- The problem -
Here is the task for the records below: repeat exactly the lines from the one with "camera: 10 degrees left, 15 degrees up" to the one with "camera: 105 degrees right, 5 degrees up", both included, and nothing else.

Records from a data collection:
▼

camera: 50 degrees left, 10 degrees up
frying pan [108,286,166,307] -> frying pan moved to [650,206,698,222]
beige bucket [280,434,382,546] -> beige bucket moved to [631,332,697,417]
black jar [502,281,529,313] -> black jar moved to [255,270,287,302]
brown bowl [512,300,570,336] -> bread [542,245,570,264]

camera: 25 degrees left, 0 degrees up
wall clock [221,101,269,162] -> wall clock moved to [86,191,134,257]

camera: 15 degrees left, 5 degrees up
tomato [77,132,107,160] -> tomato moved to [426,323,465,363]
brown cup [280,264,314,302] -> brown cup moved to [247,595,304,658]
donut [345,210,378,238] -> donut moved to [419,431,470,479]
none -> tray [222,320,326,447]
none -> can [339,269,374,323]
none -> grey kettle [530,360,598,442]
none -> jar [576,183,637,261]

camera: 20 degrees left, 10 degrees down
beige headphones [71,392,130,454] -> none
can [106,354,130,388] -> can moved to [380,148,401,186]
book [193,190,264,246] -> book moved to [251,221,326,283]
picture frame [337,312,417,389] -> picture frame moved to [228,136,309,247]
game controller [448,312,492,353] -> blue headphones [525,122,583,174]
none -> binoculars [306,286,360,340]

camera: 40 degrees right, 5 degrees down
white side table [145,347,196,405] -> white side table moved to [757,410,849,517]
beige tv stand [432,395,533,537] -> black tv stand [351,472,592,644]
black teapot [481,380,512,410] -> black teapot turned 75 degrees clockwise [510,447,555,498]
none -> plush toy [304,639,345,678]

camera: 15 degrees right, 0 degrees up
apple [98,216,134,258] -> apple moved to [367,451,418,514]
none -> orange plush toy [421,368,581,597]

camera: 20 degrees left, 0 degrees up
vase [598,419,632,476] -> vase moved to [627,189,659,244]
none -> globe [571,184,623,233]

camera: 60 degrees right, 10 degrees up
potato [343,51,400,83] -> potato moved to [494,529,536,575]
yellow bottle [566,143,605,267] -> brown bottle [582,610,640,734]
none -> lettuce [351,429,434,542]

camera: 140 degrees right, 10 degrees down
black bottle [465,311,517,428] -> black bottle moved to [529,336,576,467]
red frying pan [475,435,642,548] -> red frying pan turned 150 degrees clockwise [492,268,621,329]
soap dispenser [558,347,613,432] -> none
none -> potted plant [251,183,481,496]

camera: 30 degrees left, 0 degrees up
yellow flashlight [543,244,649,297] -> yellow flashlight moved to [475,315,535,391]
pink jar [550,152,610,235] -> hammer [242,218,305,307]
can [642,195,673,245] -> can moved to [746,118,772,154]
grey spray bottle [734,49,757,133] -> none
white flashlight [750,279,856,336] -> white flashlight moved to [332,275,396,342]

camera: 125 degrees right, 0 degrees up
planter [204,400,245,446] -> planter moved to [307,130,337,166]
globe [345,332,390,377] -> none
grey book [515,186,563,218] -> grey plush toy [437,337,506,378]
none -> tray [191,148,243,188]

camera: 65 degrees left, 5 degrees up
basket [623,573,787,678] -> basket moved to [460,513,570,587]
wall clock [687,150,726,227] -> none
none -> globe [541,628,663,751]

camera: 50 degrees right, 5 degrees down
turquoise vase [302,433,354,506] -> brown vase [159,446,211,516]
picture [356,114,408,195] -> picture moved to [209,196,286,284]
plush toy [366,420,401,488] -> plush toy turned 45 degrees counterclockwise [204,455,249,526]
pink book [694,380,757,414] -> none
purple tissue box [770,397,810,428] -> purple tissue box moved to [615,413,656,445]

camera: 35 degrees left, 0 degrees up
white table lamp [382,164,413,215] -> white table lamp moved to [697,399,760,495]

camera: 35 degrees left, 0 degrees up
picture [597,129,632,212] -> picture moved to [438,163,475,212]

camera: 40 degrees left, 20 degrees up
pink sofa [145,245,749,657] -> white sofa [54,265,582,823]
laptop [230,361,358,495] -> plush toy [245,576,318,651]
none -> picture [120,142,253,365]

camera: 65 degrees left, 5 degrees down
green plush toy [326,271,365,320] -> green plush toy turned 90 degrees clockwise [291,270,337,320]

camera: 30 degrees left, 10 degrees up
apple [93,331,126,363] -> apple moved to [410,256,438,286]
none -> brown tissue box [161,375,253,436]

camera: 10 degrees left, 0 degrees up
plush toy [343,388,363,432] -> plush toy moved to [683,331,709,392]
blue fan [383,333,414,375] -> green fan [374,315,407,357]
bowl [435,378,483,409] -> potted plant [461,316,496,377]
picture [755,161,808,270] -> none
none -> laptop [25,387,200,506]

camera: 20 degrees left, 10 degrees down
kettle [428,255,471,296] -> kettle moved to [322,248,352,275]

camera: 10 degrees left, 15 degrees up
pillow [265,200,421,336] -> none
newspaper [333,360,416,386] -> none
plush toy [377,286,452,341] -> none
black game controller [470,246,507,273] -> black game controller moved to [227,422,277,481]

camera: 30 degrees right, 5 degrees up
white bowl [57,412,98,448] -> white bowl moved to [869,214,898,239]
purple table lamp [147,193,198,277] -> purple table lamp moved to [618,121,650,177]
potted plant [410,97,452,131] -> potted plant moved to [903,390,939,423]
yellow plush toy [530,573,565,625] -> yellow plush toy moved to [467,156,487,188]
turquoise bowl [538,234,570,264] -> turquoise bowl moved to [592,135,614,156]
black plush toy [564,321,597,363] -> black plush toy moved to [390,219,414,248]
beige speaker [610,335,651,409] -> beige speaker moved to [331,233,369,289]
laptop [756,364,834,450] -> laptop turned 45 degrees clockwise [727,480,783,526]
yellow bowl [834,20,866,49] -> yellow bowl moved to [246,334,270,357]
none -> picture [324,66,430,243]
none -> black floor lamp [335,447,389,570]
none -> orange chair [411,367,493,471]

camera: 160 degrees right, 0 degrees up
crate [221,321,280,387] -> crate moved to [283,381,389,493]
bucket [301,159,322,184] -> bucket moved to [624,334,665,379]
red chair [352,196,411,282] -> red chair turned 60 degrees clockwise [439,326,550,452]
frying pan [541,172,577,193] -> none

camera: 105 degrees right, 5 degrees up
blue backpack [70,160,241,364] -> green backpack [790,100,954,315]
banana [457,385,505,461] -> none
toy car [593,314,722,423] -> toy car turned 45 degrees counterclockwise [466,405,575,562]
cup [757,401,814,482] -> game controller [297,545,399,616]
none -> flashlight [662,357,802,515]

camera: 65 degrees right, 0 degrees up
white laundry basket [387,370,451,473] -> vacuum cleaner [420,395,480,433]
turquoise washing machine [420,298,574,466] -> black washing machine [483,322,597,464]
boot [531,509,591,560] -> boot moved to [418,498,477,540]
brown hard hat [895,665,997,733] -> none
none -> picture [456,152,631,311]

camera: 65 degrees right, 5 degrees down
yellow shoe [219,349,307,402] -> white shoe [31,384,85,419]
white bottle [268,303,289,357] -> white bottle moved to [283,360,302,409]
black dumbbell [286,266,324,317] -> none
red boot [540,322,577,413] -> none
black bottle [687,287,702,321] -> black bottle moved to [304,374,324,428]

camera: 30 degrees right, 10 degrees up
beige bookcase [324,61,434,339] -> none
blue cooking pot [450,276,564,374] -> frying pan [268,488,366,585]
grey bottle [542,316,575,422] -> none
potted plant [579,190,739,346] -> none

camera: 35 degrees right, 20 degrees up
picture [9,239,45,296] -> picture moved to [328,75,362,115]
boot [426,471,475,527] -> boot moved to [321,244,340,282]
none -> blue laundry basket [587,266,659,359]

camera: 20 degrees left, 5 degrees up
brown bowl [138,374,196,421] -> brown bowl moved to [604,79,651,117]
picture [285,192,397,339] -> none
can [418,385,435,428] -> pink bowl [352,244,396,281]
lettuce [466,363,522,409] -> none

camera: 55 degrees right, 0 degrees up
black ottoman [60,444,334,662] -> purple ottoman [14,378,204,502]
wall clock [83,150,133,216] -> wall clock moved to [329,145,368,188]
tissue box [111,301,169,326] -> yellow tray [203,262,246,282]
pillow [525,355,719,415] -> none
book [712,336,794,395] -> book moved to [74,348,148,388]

▲

- Exercise result -
camera: 10 degrees left, 15 degrees up
pillow [265,200,421,336] -> none
newspaper [333,360,416,386] -> none
plush toy [377,286,452,341] -> none
black game controller [470,246,507,273] -> black game controller moved to [227,422,277,481]

camera: 30 degrees right, 5 degrees up
white bowl [57,412,98,448] -> white bowl moved to [869,214,898,239]
purple table lamp [147,193,198,277] -> purple table lamp moved to [618,121,650,177]
potted plant [410,97,452,131] -> potted plant moved to [903,390,939,423]
yellow plush toy [530,573,565,625] -> yellow plush toy moved to [467,156,487,188]
turquoise bowl [538,234,570,264] -> turquoise bowl moved to [592,135,614,156]
black plush toy [564,321,597,363] -> black plush toy moved to [390,219,414,248]
beige speaker [610,335,651,409] -> beige speaker moved to [331,233,369,289]
laptop [756,364,834,450] -> laptop turned 45 degrees clockwise [727,480,783,526]
yellow bowl [834,20,866,49] -> yellow bowl moved to [246,334,270,357]
none -> picture [324,66,430,243]
none -> black floor lamp [335,447,389,570]
none -> orange chair [411,367,493,471]

camera: 160 degrees right, 0 degrees up
crate [221,321,280,387] -> crate moved to [283,381,389,493]
bucket [301,159,322,184] -> bucket moved to [624,334,665,379]
red chair [352,196,411,282] -> red chair turned 60 degrees clockwise [439,326,550,452]
frying pan [541,172,577,193] -> none

camera: 105 degrees right, 5 degrees up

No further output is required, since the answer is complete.